Exercise details ▸
Arrange the lines of the listing as a numbered list, starting at its first line and ending at the line that contains "Dot at: (316, 211)", both included. Leave out blank lines.

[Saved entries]
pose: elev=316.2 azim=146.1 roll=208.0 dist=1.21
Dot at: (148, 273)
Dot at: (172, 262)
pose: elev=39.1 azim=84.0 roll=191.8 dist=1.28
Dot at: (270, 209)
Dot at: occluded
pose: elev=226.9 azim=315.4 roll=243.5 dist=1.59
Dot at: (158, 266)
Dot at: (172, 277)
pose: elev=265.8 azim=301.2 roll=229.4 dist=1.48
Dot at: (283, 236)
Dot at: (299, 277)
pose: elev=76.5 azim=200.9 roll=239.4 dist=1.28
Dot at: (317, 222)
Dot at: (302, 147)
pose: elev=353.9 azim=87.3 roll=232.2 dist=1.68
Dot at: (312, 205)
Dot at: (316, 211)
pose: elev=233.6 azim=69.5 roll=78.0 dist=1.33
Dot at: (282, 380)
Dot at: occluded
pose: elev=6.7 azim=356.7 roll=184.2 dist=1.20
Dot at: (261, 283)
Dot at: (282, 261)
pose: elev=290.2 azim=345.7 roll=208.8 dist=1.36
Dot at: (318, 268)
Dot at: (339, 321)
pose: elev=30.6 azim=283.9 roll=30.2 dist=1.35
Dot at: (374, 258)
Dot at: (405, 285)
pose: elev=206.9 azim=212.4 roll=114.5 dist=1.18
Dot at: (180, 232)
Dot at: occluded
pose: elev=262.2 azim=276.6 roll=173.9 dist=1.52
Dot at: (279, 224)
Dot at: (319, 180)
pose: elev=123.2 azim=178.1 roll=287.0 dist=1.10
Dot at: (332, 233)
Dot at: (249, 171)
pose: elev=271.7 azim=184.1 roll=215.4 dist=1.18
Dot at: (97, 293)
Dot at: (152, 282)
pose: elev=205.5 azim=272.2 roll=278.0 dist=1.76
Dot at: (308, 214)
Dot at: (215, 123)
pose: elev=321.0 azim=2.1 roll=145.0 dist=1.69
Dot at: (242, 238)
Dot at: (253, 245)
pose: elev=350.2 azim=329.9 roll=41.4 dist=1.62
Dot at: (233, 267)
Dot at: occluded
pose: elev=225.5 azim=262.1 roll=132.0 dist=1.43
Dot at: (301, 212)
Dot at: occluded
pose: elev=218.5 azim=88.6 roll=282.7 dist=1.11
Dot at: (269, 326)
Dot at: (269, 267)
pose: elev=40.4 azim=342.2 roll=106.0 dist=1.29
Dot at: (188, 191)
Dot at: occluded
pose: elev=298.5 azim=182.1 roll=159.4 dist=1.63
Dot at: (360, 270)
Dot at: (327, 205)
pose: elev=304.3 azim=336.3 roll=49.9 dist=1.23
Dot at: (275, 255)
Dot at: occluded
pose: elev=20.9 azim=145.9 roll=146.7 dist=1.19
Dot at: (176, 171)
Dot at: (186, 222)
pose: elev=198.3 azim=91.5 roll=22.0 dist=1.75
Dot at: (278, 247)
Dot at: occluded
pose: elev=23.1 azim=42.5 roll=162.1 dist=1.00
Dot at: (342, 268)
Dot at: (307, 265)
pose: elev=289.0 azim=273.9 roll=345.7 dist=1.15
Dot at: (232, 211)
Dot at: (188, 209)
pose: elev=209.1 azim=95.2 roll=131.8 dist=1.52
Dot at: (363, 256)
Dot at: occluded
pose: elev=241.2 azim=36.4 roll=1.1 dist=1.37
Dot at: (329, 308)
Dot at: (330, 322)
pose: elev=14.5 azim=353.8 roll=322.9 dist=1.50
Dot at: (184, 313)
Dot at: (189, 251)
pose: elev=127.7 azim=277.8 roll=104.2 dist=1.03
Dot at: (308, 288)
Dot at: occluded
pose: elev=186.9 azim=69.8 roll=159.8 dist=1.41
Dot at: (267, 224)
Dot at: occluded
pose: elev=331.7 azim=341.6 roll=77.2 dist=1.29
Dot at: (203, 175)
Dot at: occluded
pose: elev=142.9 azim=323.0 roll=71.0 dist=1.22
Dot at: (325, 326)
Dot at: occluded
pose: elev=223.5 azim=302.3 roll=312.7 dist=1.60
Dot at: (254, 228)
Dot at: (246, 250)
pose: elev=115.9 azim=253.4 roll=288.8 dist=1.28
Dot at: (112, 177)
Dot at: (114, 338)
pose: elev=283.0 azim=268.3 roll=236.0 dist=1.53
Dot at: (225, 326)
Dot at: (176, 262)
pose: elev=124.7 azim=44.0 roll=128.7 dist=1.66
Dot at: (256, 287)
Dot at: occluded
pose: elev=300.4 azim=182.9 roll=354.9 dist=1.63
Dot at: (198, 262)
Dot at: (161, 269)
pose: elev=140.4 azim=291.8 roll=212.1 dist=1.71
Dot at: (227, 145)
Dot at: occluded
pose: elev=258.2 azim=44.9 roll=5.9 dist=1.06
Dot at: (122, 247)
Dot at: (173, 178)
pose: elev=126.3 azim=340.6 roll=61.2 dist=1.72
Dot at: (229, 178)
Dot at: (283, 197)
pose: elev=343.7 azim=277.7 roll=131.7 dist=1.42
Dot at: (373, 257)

Full solution ▸
1. pose: elev=316.2 azim=146.1 roll=208.0 dist=1.21
2. Dot at: (148, 273)
3. Dot at: (172, 262)
4. pose: elev=39.1 azim=84.0 roll=191.8 dist=1.28
5. Dot at: (270, 209)
6. Dot at: occluded
7. pose: elev=226.9 azim=315.4 roll=243.5 dist=1.59
8. Dot at: (158, 266)
9. Dot at: (172, 277)
10. pose: elev=265.8 azim=301.2 roll=229.4 dist=1.48
11. Dot at: (283, 236)
12. Dot at: (299, 277)
13. pose: elev=76.5 azim=200.9 roll=239.4 dist=1.28
14. Dot at: (317, 222)
15. Dot at: (302, 147)
16. pose: elev=353.9 azim=87.3 roll=232.2 dist=1.68
17. Dot at: (312, 205)
18. Dot at: (316, 211)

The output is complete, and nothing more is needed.